The World Bank has studied the benefits of smart contracts and concluded that blockchain solutions have limited capabilities as financial instruments.
In a blog post summarizing the results of a recent study, Smart Contract Technology and Enhancing Access to Financial Services, an international financial institution examined the role that smart contracts can play in improving access to financial services in the poorest countries.
The World Bank examined two main areas of financial services, including indexed insurance and short-term unsecured loans. Regarding insurance, the bank studied the ratio of insurance premiums guaranteed over a twelve-month period to the gross domestic product (GDP) of a particular country.
The study says that smart contracts will not help solve many common problems associated with this issue, but they can help determine whether an insurance product is suitable for a particular task, as well as increase trust among stakeholders.
During a study of short-term loans, the World Bank found that although smart contracts can increase efficiency at different stages of the loan cycle, these stages are already highly automated, and therefore, there is no need for new technology.
An article published by the World Bank states that the main factor in the cost of a consumer loan is risk, and that smart contracts will have “limited” opportunities to improve borrowers’ credit ratings.

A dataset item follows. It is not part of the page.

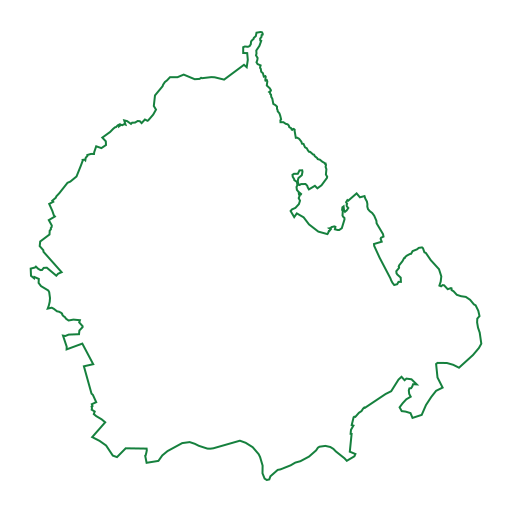 outline of Uriu, Bistrita-Nasaud, Romania
{"feature_id": "2599482B41912909280800", "entity_name": "Uriu", "entity_type": "district", "adm_level": 2, "iso_a3": "ROU", "parent_name": "Romania", "parent_adm1": "Bistrita-Nasaud", "projection": "albers", "projection_center": [24.088, 47.22], "detail": "fine", "context": "isolated", "style": "outline", "palette": "green", "viewbox_px": 512, "rotation_deg": 0, "n_neighbors": 0, "source": "geoboundaries", "source_scale": "gbopen_adm2", "svg_char_len": 5959}
<svg xmlns="http://www.w3.org/2000/svg" viewBox="0 0 512 512"><path d="M355.4,454.0L349.8,451.7L351.6,433.9L350.6,433.8L351.0,429.8L353.4,425.6L351.7,425.1L353.6,417.3L354.3,416.7L355.3,416.9L358.9,412.8L361.5,411.1L363.1,408.6L364.3,407.5L364.8,407.9L385.6,394.0L391.2,391.2L398.5,379.6L401.5,376.8L404.6,380.2L406.4,378.6L411.5,379.3L416.7,384.4L413.1,384.2L412.2,386.6L411.1,388.2L409.4,388.4L408.8,390.4L409.2,393.9L410.7,396.7L406.3,399.3L402.7,403.2L399.6,407.3L401.7,411.1L405.6,411.6L410.5,413.1L412.5,417.9L421.7,414.9L426.0,405.0L431.3,396.9L436.1,390.8L442.6,387.6L437.5,377.5L436.1,364.0L437.5,362.9L446.9,363.0L453.2,364.8L459.0,367.7L473.0,355.0L478.9,348.0L481.3,343.7L479.7,332.6L478.0,327.6L477.1,322.4L477.3,318.6L479.5,316.1L478.3,310.8L475.6,305.3L473.9,304.4L470.1,299.8L465.8,296.9L461.0,296.2L456.8,294.8L453.6,291.3L451.6,290.1L451.5,288.3L450.9,288.1L447.7,289.2L444.1,285.3L442.6,285.1L441.1,286.3L439.4,285.6L440.7,281.6L441.3,276.4L439.0,269.2L430.8,260.2L425.9,253.0L424.4,252.3L423.0,248.3L422.0,247.4L418.7,247.9L417.1,249.3L412.6,251.1L411.1,253.8L409.9,254.0L406.9,255.6L405.4,256.8L404.8,258.0L404.1,258.1L402.5,261.1L399.2,265.3L398.7,266.6L399.1,267.2L398.9,268.1L396.3,271.2L396.5,273.3L397.3,274.5L400.7,277.6L400.9,281.9L398.5,281.9L397.2,284.2L394.2,285.0L392.4,282.7L391.0,280.0L390.5,278.5L379.6,257.7L374.2,245.9L374.0,244.0L381.7,241.7L380.6,238.8L381.1,237.7L383.5,236.6L383.0,234.1L376.6,223.3L376.4,220.8L374.2,215.7L372.2,213.0L369.8,211.2L368.0,209.1L367.3,206.6L367.4,204.1L366.9,201.5L365.3,198.6L364.5,196.1L359.9,197.3L356.6,193.4L348.2,200.7L347.4,200.1L346.1,202.2L347.1,203.8L346.6,205.0L346.9,206.4L348.3,208.0L346.7,210.4L345.0,211.8L344.0,210.0L343.6,206.4L342.4,207.3L342.1,209.9L342.8,211.1L342.5,215.5L343.1,216.7L344.4,217.9L344.5,219.4L341.8,228.2L339.2,230.0L337.7,230.0L334.9,229.3L335.4,226.8L334.3,226.4L331.5,227.1L330.8,228.0L329.4,228.3L330.8,229.2L329.2,231.2L328.8,231.1L328.0,233.3L327.4,234.1L318.3,231.6L309.0,224.4L303.6,217.3L296.8,213.4L294.2,217.1L290.6,211.0L292.0,209.4L295.4,207.9L298.9,204.1L300.0,200.7L298.7,198.1L299.7,195.6L299.0,194.6L298.9,193.9L301.7,194.5L298.5,191.8L296.9,189.9L296.5,187.0L297.4,185.2L296.9,181.9L294.3,180.1L294.2,179.2L292.7,176.7L292.5,174.8L294.0,173.8L297.8,173.8L299.5,170.4L302.2,170.3L302.5,171.8L301.8,175.2L298.5,178.0L298.0,179.6L297.8,181.4L298.3,183.8L299.0,184.9L299.6,185.0L301.0,184.1L305.5,184.0L307.2,185.7L307.8,187.5L308.9,189.4L314.9,185.8L317.4,188.3L321.5,185.3L326.9,178.0L327.2,176.8L325.9,174.5L326.4,169.2L325.6,166.9L326.0,165.0L325.6,163.7L325.1,163.9L324.6,163.0L322.3,161.7L319.9,159.7L317.7,159.1L317.1,158.0L314.8,156.2L314.1,154.7L313.1,154.5L310.2,151.9L309.2,151.9L307.9,150.4L306.8,148.3L305.0,147.3L303.5,143.9L302.0,143.7L301.3,141.6L299.1,138.8L297.2,137.7L295.8,137.8L294.6,130.8L294.7,129.8L294.0,129.1L293.4,128.9L292.2,129.9L291.6,129.5L291.5,128.7L290.9,128.0L289.3,127.2L288.8,125.5L287.6,124.3L285.7,123.8L283.4,122.2L280.5,122.2L280.4,120.2L281.1,119.3L280.2,115.6L279.4,113.3L277.7,111.3L277.6,110.1L277.0,108.9L277.0,106.6L275.4,105.1L273.3,103.9L272.3,98.6L271.3,97.0L271.0,94.6L270.3,94.1L270.0,92.6L269.2,92.0L270.9,90.7L270.9,90.2L269.8,88.3L266.8,85.5L267.3,81.4L266.8,80.1L265.5,80.6L265.3,80.1L265.7,76.7L265.3,76.1L263.8,76.6L262.9,73.2L261.2,71.7L260.8,68.9L260.1,67.9L260.1,67.1L260.6,65.4L257.6,64.1L256.5,62.3L257.3,60.1L257.6,58.0L256.0,55.3L256.5,53.6L256.3,50.5L259.4,45.9L261.2,40.9L260.3,40.5L260.2,38.5L261.5,36.9L261.6,35.1L262.7,34.6L262.7,33.7L262.0,32.3L260.5,32.0L256.5,32.7L255.8,36.1L253.8,37.9L253.6,38.9L251.6,40.7L251.0,41.9L250.8,44.2L249.6,46.1L247.9,46.8L244.9,46.5L243.2,47.2L243.2,53.0L247.2,53.1L247.8,59.9L246.7,67.2L244.0,64.8L224.1,79.6L214.7,77.3L211.4,77.1L202.0,78.2L201.1,77.8L199.6,78.9L194.7,79.2L183.7,74.6L177.5,77.2L170.0,77.2L167.0,80.4L164.9,82.0L163.1,84.7L162.6,86.2L155.0,95.4L153.8,106.0L156.0,109.6L153.2,114.6L148.2,120.4L147.5,120.8L144.9,119.5L141.6,123.1L139.8,121.2L137.7,121.0L135.0,122.6L132.1,122.7L131.0,123.9L127.1,121.1L124.2,120.4L125.5,124.6L124.2,124.1L122.3,125.2L121.1,124.8L119.2,126.2L119.4,124.5L117.8,125.3L116.0,127.1L115.0,127.3L113.1,128.9L110.2,131.9L102.3,137.6L105.8,141.3L106.0,145.0L101.4,148.1L96.2,146.3L94.2,152.2L94.0,154.0L91.1,153.9L87.3,155.0L87.3,156.1L85.8,157.6L85.3,160.3L84.6,159.6L82.6,159.9L82.7,160.7L80.8,165.8L76.5,176.5L70.3,181.6L67.5,182.8L59.3,193.2L56.3,196.4L55.8,197.7L52.3,200.7L53.2,201.8L49.2,203.9L52.3,210.8L53.8,215.2L54.9,216.5L48.8,220.1L51.8,225.5L51.6,227.1L50.8,228.1L50.9,229.3L49.7,230.7L49.5,234.5L40.2,241.5L39.7,246.1L43.3,250.2L43.5,251.8L61.6,272.2L58.1,273.7L56.3,275.7L46.8,267.7L43.7,267.9L42.0,270.0L40.5,270.1L38.2,268.8L35.9,266.6L35.0,267.5L30.7,268.6L31.0,275.8L34.1,278.3L34.4,277.0L38.8,278.9L38.6,282.9L41.0,286.1L48.3,290.5L49.2,292.2L50.0,298.1L49.7,301.8L48.8,305.6L47.7,308.6L51.7,307.7L53.8,308.8L57.0,311.3L59.0,311.7L61.1,312.8L62.1,313.6L62.2,314.6L63.4,316.1L64.9,317.1L66.1,318.8L68.6,320.5L73.4,319.6L79.9,320.2L79.2,322.4L82.6,326.2L82.6,327.1L79.4,330.5L79.0,334.2L68.7,334.6L65.3,336.0L63.0,335.6L66.7,346.7L66.6,349.4L82.3,343.6L93.2,364.2L83.9,366.3L91.5,393.6L92.9,394.9L96.2,402.2L91.8,404.2L92.5,406.0L91.6,406.6L92.0,408.0L91.7,409.7L94.7,411.5L93.8,414.1L96.2,416.1L101.6,419.3L105.2,422.3L92.2,437.1L99.6,440.9L106.1,445.5L112.8,455.6L117.0,457.1L125.7,448.3L146.6,448.6L146.8,450.3L146.3,452.8L145.6,455.5L145.2,455.8L146.6,462.8L158.4,460.9L162.3,455.4L167.5,451.1L182.2,443.1L189.7,442.1L194.8,443.8L198.8,445.8L207.4,448.6L210.2,448.7L213.3,448.3L239.9,440.7L245.7,442.8L252.7,447.2L258.7,454.2L260.1,457.1L262.6,465.6L262.5,473.3L264.6,478.6L266.8,480.0L269.3,479.4L270.4,476.3L277.7,469.9L280.4,469.4L290.7,465.3L295.3,462.6L300.4,461.2L309.0,456.6L316.1,450.4L317.9,447.7L319.5,446.7L325.4,445.9L330.3,447.0L333.4,448.9L335.8,451.4L344.5,458.3L346.8,460.8L354.4,456.3L355.4,454.0Z" fill="none" stroke="#15803d" stroke-width="2"/></svg>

Recall that in 2018, the World Bank entered into a partnership with the Commonwealth Bank of Australia (CBA), choosing it as the sole organizer of the initiative to issue bonds on the blockchain. The experiment allowed the bank to raise $ 81 million.
In May 2019, organizations tested the blockchain for accounting for bond trading on the secondary market. Then in August last year, the World Bank sold a second batch of bonds on the blockchain in the amount of $ 33.8 million.